▼

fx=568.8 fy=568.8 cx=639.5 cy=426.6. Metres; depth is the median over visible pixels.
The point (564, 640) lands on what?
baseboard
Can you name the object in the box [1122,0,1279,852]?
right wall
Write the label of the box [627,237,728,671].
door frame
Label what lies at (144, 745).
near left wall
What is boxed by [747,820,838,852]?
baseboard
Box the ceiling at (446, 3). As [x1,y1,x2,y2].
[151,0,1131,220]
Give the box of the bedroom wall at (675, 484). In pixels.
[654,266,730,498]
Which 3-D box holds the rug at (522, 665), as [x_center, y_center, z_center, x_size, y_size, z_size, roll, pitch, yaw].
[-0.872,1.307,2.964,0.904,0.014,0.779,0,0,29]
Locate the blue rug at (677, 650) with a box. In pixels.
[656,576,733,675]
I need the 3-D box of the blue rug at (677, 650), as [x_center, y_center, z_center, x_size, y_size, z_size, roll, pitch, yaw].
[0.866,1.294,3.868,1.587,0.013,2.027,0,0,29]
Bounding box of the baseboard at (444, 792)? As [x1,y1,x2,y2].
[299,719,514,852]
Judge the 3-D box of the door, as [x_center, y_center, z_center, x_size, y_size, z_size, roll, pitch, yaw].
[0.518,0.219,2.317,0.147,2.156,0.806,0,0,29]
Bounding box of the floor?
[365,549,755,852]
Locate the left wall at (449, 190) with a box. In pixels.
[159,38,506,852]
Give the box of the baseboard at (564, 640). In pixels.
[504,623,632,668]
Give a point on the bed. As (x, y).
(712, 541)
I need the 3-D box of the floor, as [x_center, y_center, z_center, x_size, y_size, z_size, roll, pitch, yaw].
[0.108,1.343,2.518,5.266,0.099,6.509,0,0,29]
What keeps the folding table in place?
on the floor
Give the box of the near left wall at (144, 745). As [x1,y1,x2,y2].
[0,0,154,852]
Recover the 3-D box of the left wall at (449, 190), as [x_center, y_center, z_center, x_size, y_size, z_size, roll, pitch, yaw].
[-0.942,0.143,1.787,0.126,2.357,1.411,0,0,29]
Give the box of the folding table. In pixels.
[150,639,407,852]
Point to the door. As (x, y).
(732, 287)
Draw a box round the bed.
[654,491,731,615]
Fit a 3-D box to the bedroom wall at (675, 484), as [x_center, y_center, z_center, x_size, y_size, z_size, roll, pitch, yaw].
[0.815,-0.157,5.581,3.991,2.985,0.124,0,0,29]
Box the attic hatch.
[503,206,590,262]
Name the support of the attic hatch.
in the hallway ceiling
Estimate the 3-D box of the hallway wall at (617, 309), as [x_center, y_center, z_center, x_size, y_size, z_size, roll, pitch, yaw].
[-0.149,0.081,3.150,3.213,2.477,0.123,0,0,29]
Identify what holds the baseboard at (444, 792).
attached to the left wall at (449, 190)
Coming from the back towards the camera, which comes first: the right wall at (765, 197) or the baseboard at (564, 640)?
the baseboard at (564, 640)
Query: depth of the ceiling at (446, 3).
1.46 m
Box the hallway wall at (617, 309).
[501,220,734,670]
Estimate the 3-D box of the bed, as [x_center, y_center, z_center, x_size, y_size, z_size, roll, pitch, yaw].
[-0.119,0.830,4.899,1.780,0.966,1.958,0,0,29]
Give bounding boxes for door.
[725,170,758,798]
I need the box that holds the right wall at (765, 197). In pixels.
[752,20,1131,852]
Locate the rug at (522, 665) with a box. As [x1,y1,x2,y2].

▲

Output only the lines from the one with "Draw a box round the bed." through the last line of the entries above; please keep them exact.

Draw a box round the bed.
[654,491,731,615]
Fit a 3-D box to the bedroom wall at (675, 484), as [x_center, y_center, z_center, x_size, y_size, z_size, roll, pitch, yaw].
[0.815,-0.157,5.581,3.991,2.985,0.124,0,0,29]
Box the attic hatch.
[503,206,590,262]
Name the support of the attic hatch.
in the hallway ceiling
Estimate the 3-D box of the hallway wall at (617, 309), as [x_center, y_center, z_center, x_size, y_size, z_size, roll, pitch, yaw].
[-0.149,0.081,3.150,3.213,2.477,0.123,0,0,29]
Identify what holds the baseboard at (444, 792).
attached to the left wall at (449, 190)
Coming from the back towards the camera, which comes first: the right wall at (765, 197) or the baseboard at (564, 640)?
the baseboard at (564, 640)
Query: depth of the ceiling at (446, 3).
1.46 m
Box the hallway wall at (617, 309).
[501,220,734,670]
Estimate the 3-D box of the bed, as [x_center, y_center, z_center, x_size, y_size, z_size, roll, pitch, yaw].
[-0.119,0.830,4.899,1.780,0.966,1.958,0,0,29]
Give bounding boxes for door.
[725,170,758,798]
I need the box that holds the right wall at (765, 197). In pixels.
[752,20,1131,852]
Locate the rug at (522, 665) with a box. As [x1,y1,x2,y2].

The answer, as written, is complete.